3 Did you have a great amount of support when you started writing and if so, will you elaborate on who and how?
I would say other than that first attempt at 11, my mom was very supportive in spite of her initial reaction. I would ask her to read my poems and comment. She was good with the English language and helped me with my diction. When I got my first Nashville publisher, Gordon Payne, around 1984. I leaned on him a lot. Gordon was playing in Waylon & Willies band, had written lots of great and successful songs and knew what he was talking about. I really trusted his advice.

4 Name a songwriter that has influenced your writing style and give me an example of this writers composition that still greatly impresses today…a chorus or verse perhaps?
Dolly (Parton) of course. When I think of how she wrote, “Down From Dover”…omg! It is such a chilling story, and a situation that she herself had not even experienced. Now that’s some mind blowing writing.

I know this dress I’m wearing
doesn’t hide the secret I’ve tried concealing
When he left he promised me
he’d be back by the time it was revealing
The sun behind a cloud
just casts the crawling shadow o’er the fields of clover
And time is running out for me,
I wish that he would hurry down from Dover

It goes on to tell of her parents disapproval, her loneliness and fear throughout.

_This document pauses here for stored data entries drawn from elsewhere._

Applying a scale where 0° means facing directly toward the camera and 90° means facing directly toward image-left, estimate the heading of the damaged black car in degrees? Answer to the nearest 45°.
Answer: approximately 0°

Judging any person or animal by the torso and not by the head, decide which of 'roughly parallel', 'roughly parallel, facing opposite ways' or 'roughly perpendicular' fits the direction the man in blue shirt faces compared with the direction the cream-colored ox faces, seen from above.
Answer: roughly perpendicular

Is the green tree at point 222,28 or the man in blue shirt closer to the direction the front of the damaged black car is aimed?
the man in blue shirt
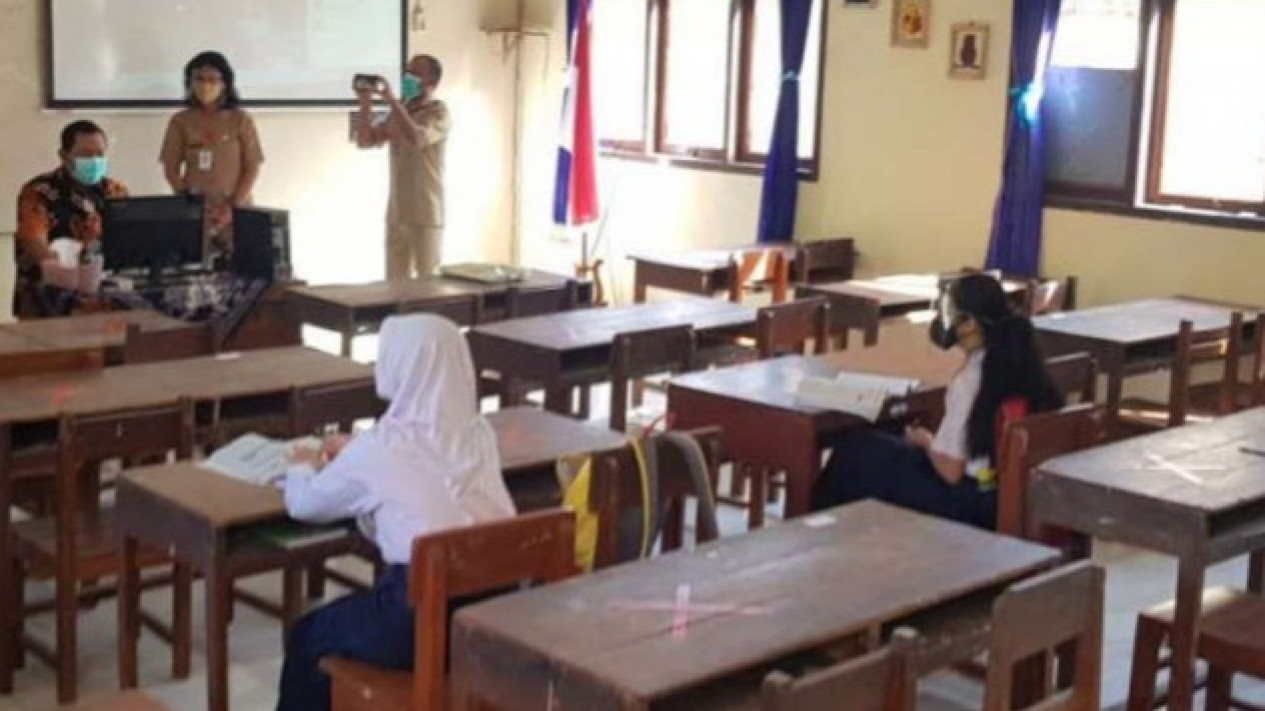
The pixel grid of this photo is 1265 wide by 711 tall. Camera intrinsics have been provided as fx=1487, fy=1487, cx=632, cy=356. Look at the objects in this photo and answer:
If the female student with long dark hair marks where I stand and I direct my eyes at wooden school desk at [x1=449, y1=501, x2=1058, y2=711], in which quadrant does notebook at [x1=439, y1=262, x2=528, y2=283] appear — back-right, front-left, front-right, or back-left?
back-right

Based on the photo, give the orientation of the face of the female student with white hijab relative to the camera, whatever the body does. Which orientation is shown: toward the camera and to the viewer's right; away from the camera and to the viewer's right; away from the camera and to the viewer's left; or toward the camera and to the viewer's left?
away from the camera and to the viewer's left

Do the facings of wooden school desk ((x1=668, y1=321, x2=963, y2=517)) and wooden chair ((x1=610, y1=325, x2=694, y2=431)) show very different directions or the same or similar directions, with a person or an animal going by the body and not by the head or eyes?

And in the end the baby’s father never does show. The baby is delivered still born. Dolly reveals the baby’s gender and message in the song’s last line: “… and dying was her way of telling me, he wasn’t coming down from Dover”. Not to mention the melody! This song packs an emotional story from first line to last. In my mind, it is a real masterpiece!

5 How often do you write these days and is it still something you enjoy?
I don’t keep a regular schedule for writing as much as I once did, but I think I enjoy it more. I have a great group of co-writers that really makes it fun. Writing for a specific project always motivates me, whether for my own or someone else. It’s good to have parameters.

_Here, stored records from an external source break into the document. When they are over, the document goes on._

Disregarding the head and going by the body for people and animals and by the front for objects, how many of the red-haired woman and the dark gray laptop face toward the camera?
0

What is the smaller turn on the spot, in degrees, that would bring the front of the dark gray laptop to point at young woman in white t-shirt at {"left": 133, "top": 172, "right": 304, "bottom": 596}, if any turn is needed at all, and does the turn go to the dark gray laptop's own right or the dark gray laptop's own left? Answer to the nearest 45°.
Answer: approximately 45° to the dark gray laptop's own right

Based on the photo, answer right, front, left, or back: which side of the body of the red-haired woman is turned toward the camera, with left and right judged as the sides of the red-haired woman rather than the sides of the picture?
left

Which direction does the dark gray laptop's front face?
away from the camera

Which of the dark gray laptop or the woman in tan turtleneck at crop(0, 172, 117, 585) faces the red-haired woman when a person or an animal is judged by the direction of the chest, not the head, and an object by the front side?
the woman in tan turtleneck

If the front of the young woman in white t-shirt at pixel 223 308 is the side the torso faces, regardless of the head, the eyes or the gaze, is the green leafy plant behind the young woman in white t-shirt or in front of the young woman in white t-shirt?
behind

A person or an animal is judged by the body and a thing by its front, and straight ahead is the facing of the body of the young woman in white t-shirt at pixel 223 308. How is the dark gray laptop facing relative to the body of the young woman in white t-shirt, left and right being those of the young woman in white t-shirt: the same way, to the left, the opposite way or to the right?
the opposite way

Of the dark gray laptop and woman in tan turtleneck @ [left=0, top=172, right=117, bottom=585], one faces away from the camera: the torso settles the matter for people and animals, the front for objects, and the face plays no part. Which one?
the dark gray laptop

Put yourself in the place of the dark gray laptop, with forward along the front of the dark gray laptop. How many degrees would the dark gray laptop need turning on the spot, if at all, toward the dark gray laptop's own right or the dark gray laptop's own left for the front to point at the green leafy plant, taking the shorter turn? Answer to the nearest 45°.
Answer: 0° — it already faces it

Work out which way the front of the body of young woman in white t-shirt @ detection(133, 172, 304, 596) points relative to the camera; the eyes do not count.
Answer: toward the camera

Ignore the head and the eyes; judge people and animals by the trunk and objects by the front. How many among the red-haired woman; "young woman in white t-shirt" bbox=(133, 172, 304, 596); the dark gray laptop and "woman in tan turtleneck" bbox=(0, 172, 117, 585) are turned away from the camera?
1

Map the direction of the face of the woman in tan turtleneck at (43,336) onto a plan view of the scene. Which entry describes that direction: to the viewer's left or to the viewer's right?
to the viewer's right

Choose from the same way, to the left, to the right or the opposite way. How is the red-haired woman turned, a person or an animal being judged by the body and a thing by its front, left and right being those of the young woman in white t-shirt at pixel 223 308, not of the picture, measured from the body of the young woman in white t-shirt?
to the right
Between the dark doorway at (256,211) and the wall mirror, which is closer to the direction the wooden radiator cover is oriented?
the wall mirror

6 What is the most difficult part in the writing process for you and why?
When I don’t have an idea, I can freak myself out and into believing I’ll never come up with one again. Then pow! one appears. Thank you, God!

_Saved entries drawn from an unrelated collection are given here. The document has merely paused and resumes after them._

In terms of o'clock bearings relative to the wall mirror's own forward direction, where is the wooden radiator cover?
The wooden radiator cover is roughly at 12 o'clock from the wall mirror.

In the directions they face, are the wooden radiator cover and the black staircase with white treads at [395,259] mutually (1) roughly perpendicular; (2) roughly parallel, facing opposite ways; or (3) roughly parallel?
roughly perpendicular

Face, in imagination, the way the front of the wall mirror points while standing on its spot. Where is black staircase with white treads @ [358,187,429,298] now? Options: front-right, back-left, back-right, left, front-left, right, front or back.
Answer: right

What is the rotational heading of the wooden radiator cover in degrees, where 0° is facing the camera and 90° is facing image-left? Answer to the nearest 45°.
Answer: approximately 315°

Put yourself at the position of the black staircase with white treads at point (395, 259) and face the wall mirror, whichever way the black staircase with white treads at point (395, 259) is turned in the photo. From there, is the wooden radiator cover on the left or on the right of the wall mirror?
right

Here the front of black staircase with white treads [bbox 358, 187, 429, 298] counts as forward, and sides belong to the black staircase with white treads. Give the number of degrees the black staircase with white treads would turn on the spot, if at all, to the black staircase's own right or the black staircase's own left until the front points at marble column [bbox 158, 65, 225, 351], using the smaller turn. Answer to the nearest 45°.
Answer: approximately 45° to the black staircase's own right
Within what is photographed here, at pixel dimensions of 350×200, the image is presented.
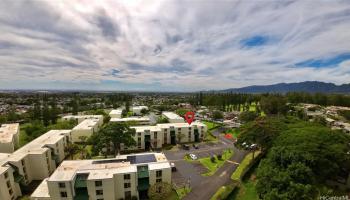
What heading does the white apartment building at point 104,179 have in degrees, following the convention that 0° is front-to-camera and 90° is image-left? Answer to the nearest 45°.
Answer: approximately 0°

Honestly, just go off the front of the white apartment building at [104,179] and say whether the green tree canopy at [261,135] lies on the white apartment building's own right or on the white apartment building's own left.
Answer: on the white apartment building's own left

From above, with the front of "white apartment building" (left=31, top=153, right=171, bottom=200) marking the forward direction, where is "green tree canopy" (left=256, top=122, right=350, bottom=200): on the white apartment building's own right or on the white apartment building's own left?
on the white apartment building's own left
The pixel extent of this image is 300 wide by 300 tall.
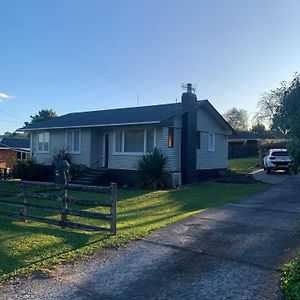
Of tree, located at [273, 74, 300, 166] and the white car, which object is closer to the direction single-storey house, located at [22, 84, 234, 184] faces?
the tree

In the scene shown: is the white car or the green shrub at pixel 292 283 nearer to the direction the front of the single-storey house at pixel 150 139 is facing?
the green shrub

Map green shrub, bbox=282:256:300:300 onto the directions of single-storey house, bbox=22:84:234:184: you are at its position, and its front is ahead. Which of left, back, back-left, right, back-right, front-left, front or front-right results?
front-left

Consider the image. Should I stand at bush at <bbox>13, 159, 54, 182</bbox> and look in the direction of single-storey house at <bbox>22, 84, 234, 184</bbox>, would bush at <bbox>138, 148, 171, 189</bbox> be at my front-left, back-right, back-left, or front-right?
front-right

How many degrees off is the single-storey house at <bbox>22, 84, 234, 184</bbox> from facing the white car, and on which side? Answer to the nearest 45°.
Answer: approximately 135° to its left

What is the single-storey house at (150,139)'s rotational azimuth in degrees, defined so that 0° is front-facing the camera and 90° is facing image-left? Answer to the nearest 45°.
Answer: approximately 45°

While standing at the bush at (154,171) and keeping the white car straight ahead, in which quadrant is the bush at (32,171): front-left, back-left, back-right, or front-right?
back-left

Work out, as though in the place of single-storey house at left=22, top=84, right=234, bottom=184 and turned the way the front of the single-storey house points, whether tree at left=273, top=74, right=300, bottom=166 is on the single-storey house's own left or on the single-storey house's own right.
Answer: on the single-storey house's own left

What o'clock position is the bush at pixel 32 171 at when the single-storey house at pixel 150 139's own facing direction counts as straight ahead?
The bush is roughly at 2 o'clock from the single-storey house.

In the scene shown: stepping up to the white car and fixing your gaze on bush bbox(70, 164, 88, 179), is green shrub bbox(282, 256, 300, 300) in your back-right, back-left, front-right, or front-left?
front-left

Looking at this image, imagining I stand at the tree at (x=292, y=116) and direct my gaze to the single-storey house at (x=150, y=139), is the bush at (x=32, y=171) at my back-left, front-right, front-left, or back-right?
front-left
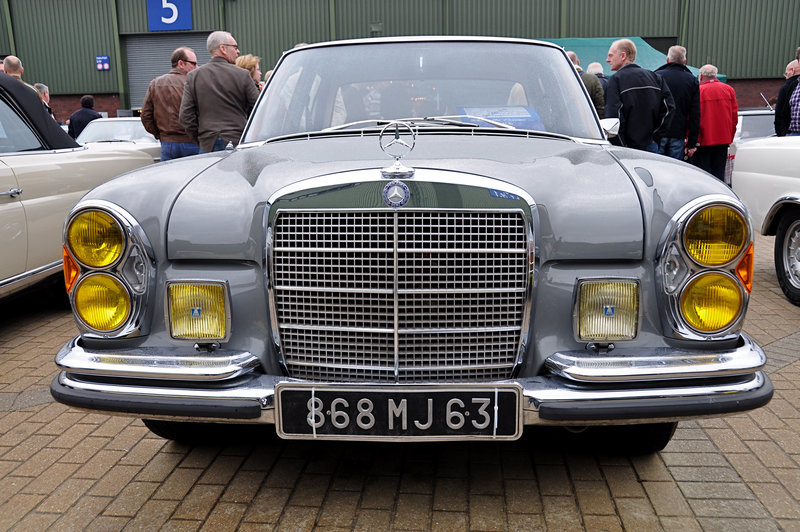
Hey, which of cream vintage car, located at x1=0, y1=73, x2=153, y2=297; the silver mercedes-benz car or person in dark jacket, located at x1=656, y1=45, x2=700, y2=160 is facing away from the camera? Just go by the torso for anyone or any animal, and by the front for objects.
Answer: the person in dark jacket

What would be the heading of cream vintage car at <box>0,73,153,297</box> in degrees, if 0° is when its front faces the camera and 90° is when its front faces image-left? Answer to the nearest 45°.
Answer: approximately 45°

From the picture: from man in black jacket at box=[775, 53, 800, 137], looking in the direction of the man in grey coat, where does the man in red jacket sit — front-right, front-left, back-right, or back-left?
front-right

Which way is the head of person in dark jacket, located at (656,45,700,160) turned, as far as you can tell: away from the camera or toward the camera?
away from the camera

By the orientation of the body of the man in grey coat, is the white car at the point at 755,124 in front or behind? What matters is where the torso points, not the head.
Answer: in front

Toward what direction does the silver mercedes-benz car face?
toward the camera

7 Who do you sing your new songs to before letting artists hear them, and do you heed suggestions for change when you get their feedback?
My daughters, Justyna and Sara Jean, have good ‘ears’ for songs as they are both great songwriters. They are also good at letting me know if I should include a song on my record, or just give it to someone else as the style may not suit me. My good friend and co-writer, Terry Herd, has been paramount in helping me to choose songs for my last three bluegrass records. He is an architect of the genre so he knows his stuff. He is also a grammy award winning songwriter so he has more than the creds to back it up.

8 Where is the strangest place you’ve ever written a song?
I’d say out on the road in some hotel room with no sleep. Seemed strange to me anyway:)

9 Can you describe what you feel when you hear something you’ve written come across the radio?
Oh, this is some kind of thrill that never ever gets old. First I think of how I appreciate the person/DJ who decided to spin the record. Then I imagine who else might be getting to hear it. Are the lyrics moving someone? OMG, what if Bob Dylan is listening!!! Ha ha ha. My imagination runs wild most of the time.

10 I know songwriters have a catalog full of songs waiting to be recorded. What song in your catalog still surprises you, because it hasn’t been recorded yet? And would you mind giving us the lyric to display here?
OOOoooo, that would be several songs but on different days. I am fickle that way. One day one of my songs will hit me and I get that slightly indignant thought like, “Why hasn’t this one been cut by someone.” Then on another day I might second guess that same song a bit. In the end, I do understand that some songs just don’t fit on a record or that artist’s narrative for whatever reason. It helps me to understand another artist’s decision to record or not record something of mine since, as a recording artist I too go through that process.